Do you notice a change? First, we see that the database is now using an index scan on `street_idx` instead of visiting each row in a sequential scan. Also, the query speed is markedly faster.

If you ever need to remove an index from a table -- perhaps if you're testing the performance of several index types -- use the `DROP INDEX` command followed by the name of the index to remove.
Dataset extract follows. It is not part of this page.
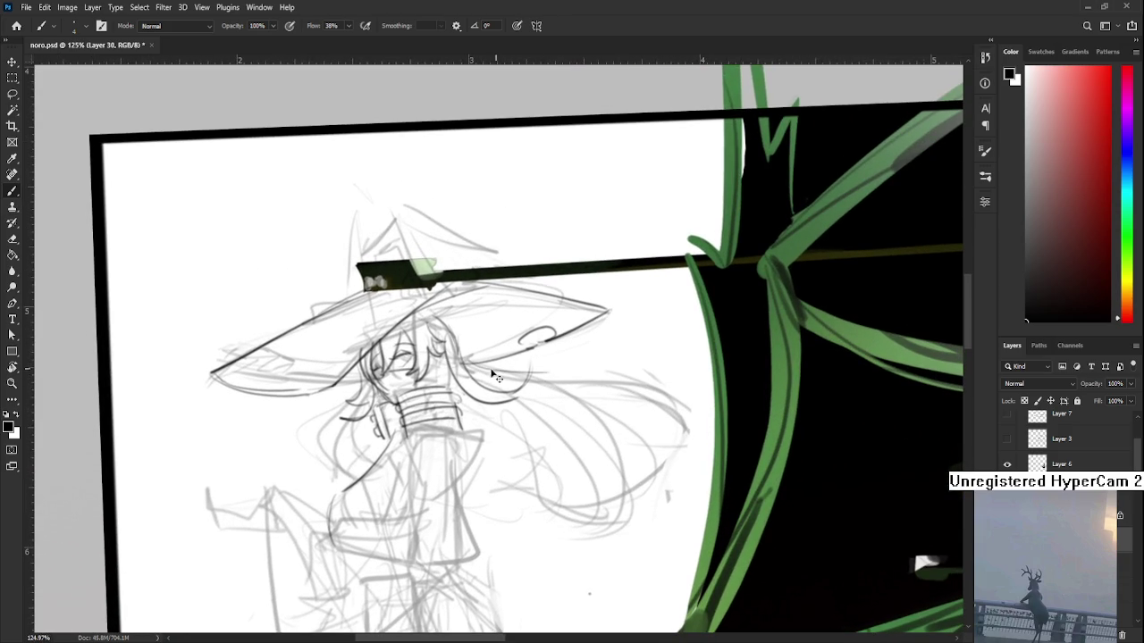
left_click_drag(452, 363, 599, 469)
## Considerations When Using Indexes

We've seen that indexes have signficant performance benefits, so does that mean we should add an index to every column in a table? Not so fast! Indexes are valuable, but they're not always needed. In addition, they do enlarge the database & impose a maintenance cost on writing data. Here are a few tips for judging when to use indexes:

1. Consult the documentation for the database system you're using the learn about the kinds of indexes available & which to use on particular data types. PostgreSQL, for example, has 5 more index types in addition to B-tree. One, called GiST, is particularly suited to geometry data types. Full-text search also benefits from indexing.
2. An index on a foreign key will help avoid an expensive sequential scan during a cascading delete.
3. Add indexes to columns that will frequently end up in a query `WHERE` clause. As we've seen, search performance is significantly improved via indexes.
4. Use `EXPLAIN ANALYZE` to test the performance under a variety of configurations. Optimization is a process! If an index isn't being used by the database -- & it's not backing up a primary key or other constraints -- we can drop it to reduce the size of our database & speed up inserts, updates, & deletes.

---

# Wrapping Up

We're ready to ensure that the databases we build or inherit are best suited for collection & exploration of data. It's crucial to define constraints that match the data & the expectation of users by not allowing values that don't make sense, making sure values are filled in, & setting up proper relationships between tables. We also learned how to make our queries run faster & how to consistently organise our database objects.